# Functionality Wish List



## Unklejon (Nov 13, 2013)

Don’t know if there is a specific “function request” area for future planning in Lightroom but I have to admit I would love to have greater control over organising Presets including the following:

1) Deeper levels of file / preset nesting
2) Ability to rename / delete / re organise the system develop presets - I mean calling them "Lightroom xx presets" - stating the obvious given they are in Lightroom. Also 3 separate Lightroom B&W folders why not just one with subsets by name or subfolder - see previous wish... 
3)  One click to flag favourites into a favourites folder 
4) Floating panels as per Photoshop so they can be expanded on second screen 

Basically "My presets My way"  – how I want to work. This should free up some screen clutter speed up production and reduce searching.  

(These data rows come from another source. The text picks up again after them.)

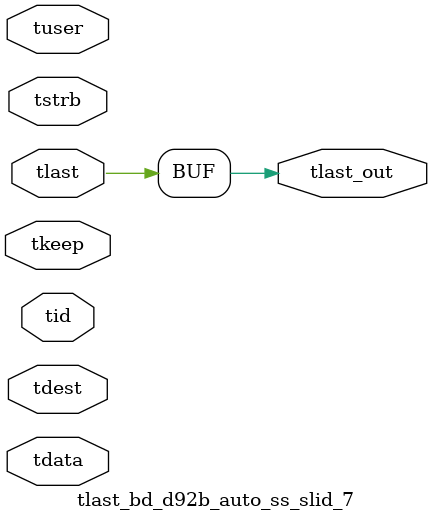
<source format=v>


`timescale 1ps/1ps

module tlast_bd_d92b_auto_ss_slid_7 #
(
parameter C_S_AXIS_TID_WIDTH   = 1,
parameter C_S_AXIS_TUSER_WIDTH = 0,
parameter C_S_AXIS_TDATA_WIDTH = 0,
parameter C_S_AXIS_TDEST_WIDTH = 0
)
(
input  [(C_S_AXIS_TID_WIDTH   == 0 ? 1 : C_S_AXIS_TID_WIDTH)-1:0       ] tid,
input  [(C_S_AXIS_TDATA_WIDTH == 0 ? 1 : C_S_AXIS_TDATA_WIDTH)-1:0     ] tdata,
input  [(C_S_AXIS_TUSER_WIDTH == 0 ? 1 : C_S_AXIS_TUSER_WIDTH)-1:0     ] tuser,
input  [(C_S_AXIS_TDEST_WIDTH == 0 ? 1 : C_S_AXIS_TDEST_WIDTH)-1:0     ] tdest,
input  [(C_S_AXIS_TDATA_WIDTH/8)-1:0 ] tkeep,
input  [(C_S_AXIS_TDATA_WIDTH/8)-1:0 ] tstrb,
input  [0:0]                                                             tlast,
output                                                                   tlast_out
);

assign tlast_out = {tlast};

endmodule


</source>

Anybody else have wish list items?


----------



## Victoria Bampton (Nov 13, 2013)

You're not the only one.  Drift on over to the Official Feature Request/Bug Report Forum and you should find similar feature requests that you can vote on.  I'm not sure I've seen your 3rd one yet, but I like the idea.


----------



## RikkFlohr (Nov 13, 2013)

Just make certain that after you search for a similar feature request first and add your voice to existing requests rather than creating a duplicate.
Also, separate your requests into one request-one post so that they are easier to digest and vote for.


----------



## Unklejon (Nov 14, 2013)

Thanks for that guys - I did not know it existed - I had thought it must be somewhere. Still think it would be a good discussion for this forum though more focused on LR....


----------